El fundamento detrás de tasas de interés menores de lo anticipado descansa en que la inflación no aparece con la fuerza que se temía, a pesar de las buenas cifras de crecimiento. Existen distintas hipótesis que se han planteado en EEUU para explicar este fenómeno, algo que también, aunque en menor magnitud, se aplica a nuestra economía.

En primer lugar, aparecen las ganancias de eficiencia, producto de los cambios tecnológicos y el rol de los canales digitales. Todo indica que esto no está siendo bien capturado por las estadísticas de actividad, apuntando a un producto económico potencial algo más alto de lo que se ha estimado. Al mismo tiempo, la globalización y la mayor competencia que generan los nuevos canales de compra, acotan las presiones inflacionarias. Por último, se han visto aumentos moderados en salarios. En el mundo desarollado, como respuesta a las nuevas tecnologías y la robotización, mientras que en Chile, primordialmente derivado del rol de los migrantes en el mercado del trabajo, tal como el Banco Central lo ha planteado.

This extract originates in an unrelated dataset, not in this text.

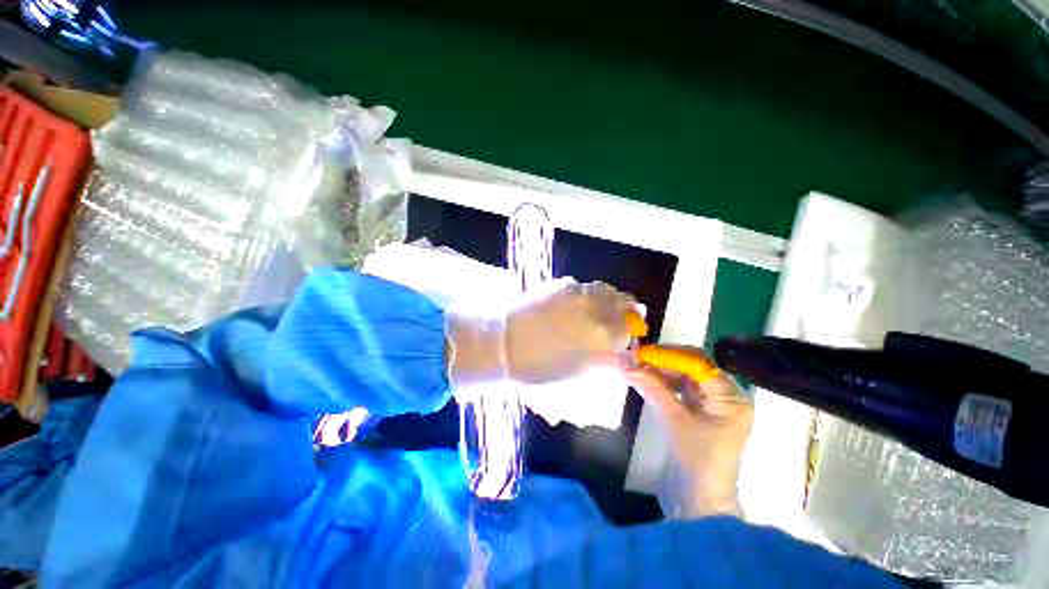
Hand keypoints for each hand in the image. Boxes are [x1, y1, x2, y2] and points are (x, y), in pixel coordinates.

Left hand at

En los últimos diez años el mundo ha visto tasas de interés extremadamente bajas, como nunca antes en la historia. Se recogen ya algunos cambios en el escenario, producto de una economía global que ha ganado dinamismo. Sin embargo, las señales apuntan a que como respuesta a una nueva economía, con mayores dudas en torno a la productividad, y en donde las tecnologías digitales y la robotización juegan un rol clave, las tasas de interés se sostendrán bajo lo observado en el pasado.

Los bancos centrales en el mundo desarrollado han ido asimilando esta realidad, reconociendo menos certezas sobre la relación entre tasas de interés y holguras de capacidad. Ello irá teniendo también impactos sobre las decisiones del Banco Central de Chile y definirá en buena medida el ritmo que tome la normalización monetaria en nuestro país.